At the same time, though, he said he didn’t expect his executive team to move to Glendale because many may have bought their homes earlier on in their career.
Scoggins, who lives in Covina, said he house hunted in Glendale in 2008, but with the recession, the value of his home fell and he couldn’t afford to sell it at a loss. Then as the market began to reverse, Glendale prices rose, but those in the East San Gabriel Valley didn’t keep pace, said Scoggins, who is one of the highest paid Glendale employees, grossing about $245,000 in 2013.
Living in Glendale though isn’t the only sign of loyalty, Scoggins said, adding that he’s on the board of two Glendale hospitals, the Salvation Army, Sunrise Rotary and other organizations.
“It’s important that our employees are committed to the city of Glendale and in every one of our departments here in the fire department, we are committed to the city of Glendale, no matter where we live,” he said.
FOR THE RECORD 12:06 p.m.: A previous version of this article stated that Castro lives in El Monte. This is incorrect. He lives in La Verne.
Castro, who is waiting to move from La Verne to Glendale until his son graduates from high school next year, echoed his counterpart. When he left his role as chief of the Glendora Police Department in 2013, only 12% of employees lived in that city, down from more than 60% in 1985. He attributed the drop to the growing housing market east of the city.
While sworn Glendale police officers are required to live within 60 miles of the city, there is no such obligation for firefighters.
Only 23, or 9%, of fire department employees live in the Glendale/Montrose/La Crescenta area. Seventy- five, or 19%, of Glendale police employees live in the city.
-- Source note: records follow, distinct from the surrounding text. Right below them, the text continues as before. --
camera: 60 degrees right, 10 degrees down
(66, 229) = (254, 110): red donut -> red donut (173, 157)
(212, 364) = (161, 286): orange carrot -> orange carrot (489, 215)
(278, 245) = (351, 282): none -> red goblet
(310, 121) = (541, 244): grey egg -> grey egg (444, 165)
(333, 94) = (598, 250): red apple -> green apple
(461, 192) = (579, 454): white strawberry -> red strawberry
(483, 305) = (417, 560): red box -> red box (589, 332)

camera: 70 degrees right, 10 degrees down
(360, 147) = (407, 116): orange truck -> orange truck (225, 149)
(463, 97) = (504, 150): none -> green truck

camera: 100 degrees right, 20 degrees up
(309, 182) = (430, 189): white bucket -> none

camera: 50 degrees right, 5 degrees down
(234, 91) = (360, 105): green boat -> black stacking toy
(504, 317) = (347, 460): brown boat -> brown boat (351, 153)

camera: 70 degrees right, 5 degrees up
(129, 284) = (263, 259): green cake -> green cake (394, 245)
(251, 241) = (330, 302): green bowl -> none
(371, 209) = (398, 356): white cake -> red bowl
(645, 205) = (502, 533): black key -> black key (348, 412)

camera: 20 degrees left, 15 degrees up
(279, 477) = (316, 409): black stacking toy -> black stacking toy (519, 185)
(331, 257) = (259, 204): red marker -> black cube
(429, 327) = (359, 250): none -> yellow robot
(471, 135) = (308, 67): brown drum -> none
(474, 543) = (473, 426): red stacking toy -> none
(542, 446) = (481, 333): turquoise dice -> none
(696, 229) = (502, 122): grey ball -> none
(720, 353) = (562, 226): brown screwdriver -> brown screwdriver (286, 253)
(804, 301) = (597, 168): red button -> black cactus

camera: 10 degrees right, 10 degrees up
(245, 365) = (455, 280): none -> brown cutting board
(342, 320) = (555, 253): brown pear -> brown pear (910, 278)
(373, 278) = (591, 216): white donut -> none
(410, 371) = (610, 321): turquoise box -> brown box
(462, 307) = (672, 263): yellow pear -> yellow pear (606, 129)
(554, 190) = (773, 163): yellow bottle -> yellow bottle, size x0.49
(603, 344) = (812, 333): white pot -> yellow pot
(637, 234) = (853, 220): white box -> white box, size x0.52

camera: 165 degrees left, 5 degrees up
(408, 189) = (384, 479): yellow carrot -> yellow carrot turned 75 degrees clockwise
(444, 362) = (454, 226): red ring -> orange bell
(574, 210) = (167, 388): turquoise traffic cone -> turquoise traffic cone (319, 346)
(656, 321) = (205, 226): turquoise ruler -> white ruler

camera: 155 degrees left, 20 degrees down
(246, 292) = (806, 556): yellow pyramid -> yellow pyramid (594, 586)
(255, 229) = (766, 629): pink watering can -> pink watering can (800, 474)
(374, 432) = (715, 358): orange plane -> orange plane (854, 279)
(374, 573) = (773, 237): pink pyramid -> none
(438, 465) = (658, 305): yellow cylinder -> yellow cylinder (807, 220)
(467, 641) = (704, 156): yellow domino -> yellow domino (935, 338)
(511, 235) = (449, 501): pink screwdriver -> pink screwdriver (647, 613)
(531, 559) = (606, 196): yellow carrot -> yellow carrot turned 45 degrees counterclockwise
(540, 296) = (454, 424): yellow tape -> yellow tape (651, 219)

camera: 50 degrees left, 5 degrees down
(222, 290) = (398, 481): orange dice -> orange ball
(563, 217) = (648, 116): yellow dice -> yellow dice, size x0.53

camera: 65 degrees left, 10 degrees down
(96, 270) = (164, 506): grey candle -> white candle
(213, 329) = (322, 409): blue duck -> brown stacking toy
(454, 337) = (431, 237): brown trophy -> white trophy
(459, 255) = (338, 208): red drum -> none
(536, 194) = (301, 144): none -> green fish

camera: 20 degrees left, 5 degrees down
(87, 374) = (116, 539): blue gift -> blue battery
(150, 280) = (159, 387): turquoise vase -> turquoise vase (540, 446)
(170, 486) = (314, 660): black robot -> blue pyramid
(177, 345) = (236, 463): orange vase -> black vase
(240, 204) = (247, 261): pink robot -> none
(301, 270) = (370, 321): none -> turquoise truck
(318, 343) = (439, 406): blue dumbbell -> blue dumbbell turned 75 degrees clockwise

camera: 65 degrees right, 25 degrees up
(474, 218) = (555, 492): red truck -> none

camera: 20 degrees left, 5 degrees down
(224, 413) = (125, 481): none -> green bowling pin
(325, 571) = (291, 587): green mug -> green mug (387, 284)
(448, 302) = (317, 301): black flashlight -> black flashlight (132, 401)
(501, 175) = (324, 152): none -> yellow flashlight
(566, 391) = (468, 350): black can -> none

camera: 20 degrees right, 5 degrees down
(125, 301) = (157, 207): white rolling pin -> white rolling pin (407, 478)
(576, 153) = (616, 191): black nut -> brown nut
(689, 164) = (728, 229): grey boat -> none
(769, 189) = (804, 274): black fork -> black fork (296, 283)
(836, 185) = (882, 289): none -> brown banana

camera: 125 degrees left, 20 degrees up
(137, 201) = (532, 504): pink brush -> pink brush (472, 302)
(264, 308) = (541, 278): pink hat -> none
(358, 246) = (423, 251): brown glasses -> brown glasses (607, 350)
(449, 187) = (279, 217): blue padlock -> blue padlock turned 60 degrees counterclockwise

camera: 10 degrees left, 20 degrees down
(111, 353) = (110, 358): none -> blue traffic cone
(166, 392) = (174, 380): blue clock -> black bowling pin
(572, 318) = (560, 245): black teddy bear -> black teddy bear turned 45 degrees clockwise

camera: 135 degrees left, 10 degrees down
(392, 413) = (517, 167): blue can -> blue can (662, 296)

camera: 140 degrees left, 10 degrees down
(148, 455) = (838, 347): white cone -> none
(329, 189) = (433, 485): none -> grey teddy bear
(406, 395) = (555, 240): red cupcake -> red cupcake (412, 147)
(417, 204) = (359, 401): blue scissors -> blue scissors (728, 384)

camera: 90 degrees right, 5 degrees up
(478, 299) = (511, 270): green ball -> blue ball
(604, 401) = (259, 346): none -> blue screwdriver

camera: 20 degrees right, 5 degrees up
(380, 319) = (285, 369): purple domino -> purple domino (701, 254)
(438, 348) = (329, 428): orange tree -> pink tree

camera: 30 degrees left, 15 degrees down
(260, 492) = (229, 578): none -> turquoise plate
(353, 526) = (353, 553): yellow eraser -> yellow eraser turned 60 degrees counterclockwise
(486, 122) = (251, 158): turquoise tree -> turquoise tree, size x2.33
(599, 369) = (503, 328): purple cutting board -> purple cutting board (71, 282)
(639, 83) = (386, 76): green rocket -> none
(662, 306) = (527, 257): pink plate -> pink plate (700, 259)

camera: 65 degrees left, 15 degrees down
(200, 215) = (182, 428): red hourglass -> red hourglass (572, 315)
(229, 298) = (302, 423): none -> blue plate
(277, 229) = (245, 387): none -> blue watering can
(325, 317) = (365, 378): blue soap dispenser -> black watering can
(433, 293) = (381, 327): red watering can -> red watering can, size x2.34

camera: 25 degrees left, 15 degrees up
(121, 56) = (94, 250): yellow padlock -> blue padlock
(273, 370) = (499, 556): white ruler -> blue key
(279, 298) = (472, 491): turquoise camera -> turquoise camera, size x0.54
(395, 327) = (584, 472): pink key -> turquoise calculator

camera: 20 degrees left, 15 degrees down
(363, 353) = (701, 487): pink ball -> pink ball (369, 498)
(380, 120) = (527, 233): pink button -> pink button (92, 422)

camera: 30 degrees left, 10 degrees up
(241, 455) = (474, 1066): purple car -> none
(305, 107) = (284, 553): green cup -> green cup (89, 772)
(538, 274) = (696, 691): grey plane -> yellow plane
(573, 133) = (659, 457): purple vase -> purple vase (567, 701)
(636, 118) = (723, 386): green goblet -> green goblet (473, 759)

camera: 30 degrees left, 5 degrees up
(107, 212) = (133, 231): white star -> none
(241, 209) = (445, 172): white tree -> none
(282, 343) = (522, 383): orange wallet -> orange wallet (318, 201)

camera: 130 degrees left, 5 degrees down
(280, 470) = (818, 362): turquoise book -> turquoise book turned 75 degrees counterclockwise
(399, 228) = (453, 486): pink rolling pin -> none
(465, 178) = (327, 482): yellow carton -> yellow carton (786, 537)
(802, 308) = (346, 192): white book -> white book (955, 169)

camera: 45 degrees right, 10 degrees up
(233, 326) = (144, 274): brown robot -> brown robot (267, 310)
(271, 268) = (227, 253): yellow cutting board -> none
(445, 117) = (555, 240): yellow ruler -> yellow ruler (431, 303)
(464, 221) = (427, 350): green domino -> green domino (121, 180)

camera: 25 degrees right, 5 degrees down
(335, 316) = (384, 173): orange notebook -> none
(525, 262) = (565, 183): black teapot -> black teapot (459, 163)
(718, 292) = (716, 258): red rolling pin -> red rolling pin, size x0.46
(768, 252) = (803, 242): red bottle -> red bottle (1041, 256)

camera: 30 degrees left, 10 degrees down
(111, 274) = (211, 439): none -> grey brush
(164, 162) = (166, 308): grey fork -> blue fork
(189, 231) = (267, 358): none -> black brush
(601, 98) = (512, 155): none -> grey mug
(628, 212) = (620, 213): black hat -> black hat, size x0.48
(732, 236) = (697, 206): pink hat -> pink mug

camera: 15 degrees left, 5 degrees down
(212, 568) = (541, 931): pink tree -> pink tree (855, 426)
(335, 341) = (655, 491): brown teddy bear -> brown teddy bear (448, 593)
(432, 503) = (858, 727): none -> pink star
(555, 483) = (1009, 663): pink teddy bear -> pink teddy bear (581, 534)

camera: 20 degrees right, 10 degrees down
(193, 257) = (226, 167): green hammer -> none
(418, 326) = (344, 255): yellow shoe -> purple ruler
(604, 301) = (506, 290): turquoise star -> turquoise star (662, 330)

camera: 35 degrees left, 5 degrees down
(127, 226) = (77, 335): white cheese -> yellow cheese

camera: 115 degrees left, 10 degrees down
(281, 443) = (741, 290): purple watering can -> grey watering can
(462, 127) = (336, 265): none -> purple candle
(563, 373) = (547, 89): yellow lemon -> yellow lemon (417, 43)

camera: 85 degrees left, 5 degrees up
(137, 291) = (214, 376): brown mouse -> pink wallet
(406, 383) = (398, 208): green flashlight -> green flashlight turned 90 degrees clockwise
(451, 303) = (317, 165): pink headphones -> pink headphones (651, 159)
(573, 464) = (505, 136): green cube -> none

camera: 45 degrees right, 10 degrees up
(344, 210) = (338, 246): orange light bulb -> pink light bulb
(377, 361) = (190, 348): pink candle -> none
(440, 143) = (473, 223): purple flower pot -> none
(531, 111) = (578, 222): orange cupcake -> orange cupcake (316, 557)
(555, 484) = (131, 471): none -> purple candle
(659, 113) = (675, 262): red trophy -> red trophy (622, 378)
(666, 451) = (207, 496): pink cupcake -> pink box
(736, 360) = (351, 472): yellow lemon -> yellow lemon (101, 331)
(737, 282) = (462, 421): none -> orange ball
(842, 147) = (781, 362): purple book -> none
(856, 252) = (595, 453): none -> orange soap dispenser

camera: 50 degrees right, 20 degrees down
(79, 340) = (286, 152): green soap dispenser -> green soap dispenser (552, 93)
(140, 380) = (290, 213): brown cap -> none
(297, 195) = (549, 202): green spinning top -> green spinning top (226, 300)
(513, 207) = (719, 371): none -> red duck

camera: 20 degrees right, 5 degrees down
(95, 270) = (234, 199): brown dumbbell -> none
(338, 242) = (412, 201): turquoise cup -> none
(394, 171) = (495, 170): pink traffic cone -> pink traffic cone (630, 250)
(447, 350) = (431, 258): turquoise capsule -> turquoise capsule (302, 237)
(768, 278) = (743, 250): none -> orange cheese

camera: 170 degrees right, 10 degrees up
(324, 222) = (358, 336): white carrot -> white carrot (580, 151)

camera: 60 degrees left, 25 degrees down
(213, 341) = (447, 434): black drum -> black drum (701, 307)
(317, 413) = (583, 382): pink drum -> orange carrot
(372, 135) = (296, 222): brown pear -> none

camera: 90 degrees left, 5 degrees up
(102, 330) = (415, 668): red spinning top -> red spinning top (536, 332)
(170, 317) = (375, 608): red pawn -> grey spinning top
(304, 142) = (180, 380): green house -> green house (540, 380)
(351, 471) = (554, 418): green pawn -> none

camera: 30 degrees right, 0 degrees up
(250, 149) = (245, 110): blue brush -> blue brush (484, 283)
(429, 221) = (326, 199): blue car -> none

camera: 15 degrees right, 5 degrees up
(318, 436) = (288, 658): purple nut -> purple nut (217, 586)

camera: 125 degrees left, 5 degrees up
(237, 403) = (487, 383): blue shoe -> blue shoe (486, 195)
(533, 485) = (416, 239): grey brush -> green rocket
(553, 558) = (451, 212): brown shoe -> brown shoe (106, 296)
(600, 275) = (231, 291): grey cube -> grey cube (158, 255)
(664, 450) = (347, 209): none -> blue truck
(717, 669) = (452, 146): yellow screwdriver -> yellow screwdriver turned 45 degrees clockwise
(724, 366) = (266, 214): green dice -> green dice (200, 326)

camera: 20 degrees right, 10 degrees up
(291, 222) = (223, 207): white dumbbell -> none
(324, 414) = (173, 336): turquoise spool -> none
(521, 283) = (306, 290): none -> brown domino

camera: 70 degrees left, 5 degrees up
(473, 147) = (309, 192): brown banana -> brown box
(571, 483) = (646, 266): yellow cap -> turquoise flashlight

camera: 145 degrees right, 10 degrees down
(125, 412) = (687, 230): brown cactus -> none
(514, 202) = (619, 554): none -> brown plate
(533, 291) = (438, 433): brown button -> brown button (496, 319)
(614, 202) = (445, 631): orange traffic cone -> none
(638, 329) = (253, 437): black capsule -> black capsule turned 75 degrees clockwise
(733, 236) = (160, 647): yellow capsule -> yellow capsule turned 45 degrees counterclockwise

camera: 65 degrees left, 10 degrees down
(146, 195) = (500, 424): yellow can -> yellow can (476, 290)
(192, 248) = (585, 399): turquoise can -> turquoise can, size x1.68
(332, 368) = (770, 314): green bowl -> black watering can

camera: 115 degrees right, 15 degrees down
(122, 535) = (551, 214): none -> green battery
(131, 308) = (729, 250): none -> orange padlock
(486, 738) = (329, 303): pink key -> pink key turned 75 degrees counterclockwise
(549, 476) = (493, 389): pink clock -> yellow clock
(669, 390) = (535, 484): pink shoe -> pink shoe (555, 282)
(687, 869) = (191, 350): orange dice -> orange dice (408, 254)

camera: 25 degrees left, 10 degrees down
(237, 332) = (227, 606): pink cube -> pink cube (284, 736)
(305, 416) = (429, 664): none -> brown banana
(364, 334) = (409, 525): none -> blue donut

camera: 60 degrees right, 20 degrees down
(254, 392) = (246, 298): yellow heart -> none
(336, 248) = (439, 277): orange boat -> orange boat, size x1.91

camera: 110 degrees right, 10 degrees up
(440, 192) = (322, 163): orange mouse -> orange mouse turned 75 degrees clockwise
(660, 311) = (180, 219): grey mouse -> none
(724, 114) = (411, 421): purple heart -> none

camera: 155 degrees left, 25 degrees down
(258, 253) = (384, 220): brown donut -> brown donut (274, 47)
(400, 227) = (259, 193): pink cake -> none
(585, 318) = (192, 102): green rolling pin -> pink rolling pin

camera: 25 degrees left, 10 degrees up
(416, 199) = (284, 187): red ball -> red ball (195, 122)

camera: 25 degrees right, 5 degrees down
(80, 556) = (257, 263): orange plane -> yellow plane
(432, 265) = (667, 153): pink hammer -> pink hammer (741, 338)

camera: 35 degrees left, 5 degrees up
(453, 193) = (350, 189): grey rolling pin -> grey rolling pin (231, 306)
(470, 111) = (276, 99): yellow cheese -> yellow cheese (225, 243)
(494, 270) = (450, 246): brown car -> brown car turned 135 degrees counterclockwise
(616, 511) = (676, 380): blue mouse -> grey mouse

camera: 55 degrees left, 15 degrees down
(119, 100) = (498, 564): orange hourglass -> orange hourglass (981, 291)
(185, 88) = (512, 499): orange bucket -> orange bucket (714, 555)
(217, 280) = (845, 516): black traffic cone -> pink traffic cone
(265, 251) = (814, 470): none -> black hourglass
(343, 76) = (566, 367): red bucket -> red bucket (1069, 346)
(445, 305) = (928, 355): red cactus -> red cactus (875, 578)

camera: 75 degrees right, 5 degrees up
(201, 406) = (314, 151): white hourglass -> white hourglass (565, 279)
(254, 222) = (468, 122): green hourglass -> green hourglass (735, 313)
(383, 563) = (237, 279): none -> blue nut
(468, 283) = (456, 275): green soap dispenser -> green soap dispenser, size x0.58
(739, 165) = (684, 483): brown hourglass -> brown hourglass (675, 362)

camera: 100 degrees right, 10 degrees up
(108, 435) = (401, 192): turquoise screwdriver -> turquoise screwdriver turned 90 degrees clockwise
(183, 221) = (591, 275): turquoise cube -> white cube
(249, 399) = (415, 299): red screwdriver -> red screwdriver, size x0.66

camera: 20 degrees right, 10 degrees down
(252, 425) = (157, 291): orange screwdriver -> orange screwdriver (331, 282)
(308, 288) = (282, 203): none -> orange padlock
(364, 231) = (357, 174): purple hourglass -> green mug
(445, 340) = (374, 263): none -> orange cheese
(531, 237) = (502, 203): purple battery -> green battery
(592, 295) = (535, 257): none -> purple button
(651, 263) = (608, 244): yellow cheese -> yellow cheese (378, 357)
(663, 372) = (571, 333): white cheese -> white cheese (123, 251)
Los Angeles and Santa Clarita have some of the highest concentrations of fire and police department employees, but a few fire employees live as far away as Murrieta and Bakersfield. Some police employees live near the 60-mile cutoff in Acton and Fontana, which are both about 50 miles away.
It’s not unusual for firefighters to have a long commute because they work 24-hour shifts, Chris Stavros, president of the firefighter’s union, said. In addition, many may live near their extended family to provide child care during their multiday stints at the fire station.
Despite the distance, Scoggins said if there’s an emergency and the fire department needs to man all its equipment, which would require about 40 workers, it takes just two to three hours to bring in reserves. In the interim, Glendale is supported by firefighters from neighboring cities.
Councilman Ara Najarian said he would like the city to encourage more employees to live within its borders. He said he would also consider extending the 60-mile requirement for police to firefighters as well.
“I want every employee to know that I want you to live in Glendale,” Najarian said. “I can’t force you to, but I want you to be part of our community, to send your kids to the Little League, the AYSO soccer, to drive our roads…to suffer through the same things we do and enjoy the same things we do in Glendale.”
But Glendale’s statistics aren’t an anomaly. About 36% of Burbank city employees live there and 23% of Pasadena workers are based in Pasadena, according to the Los Angeles Times.
Human Resources Director Matt Doyle, who lives in Burbank, said when the city is hiring, residency isn’t a priority.
“Our objective is to find candidates who meet the qualifications for our jobs and who make it through the process on their merits,” Doyle said. “It’s generally not a concern as long as once hired, employees can report to work on time.”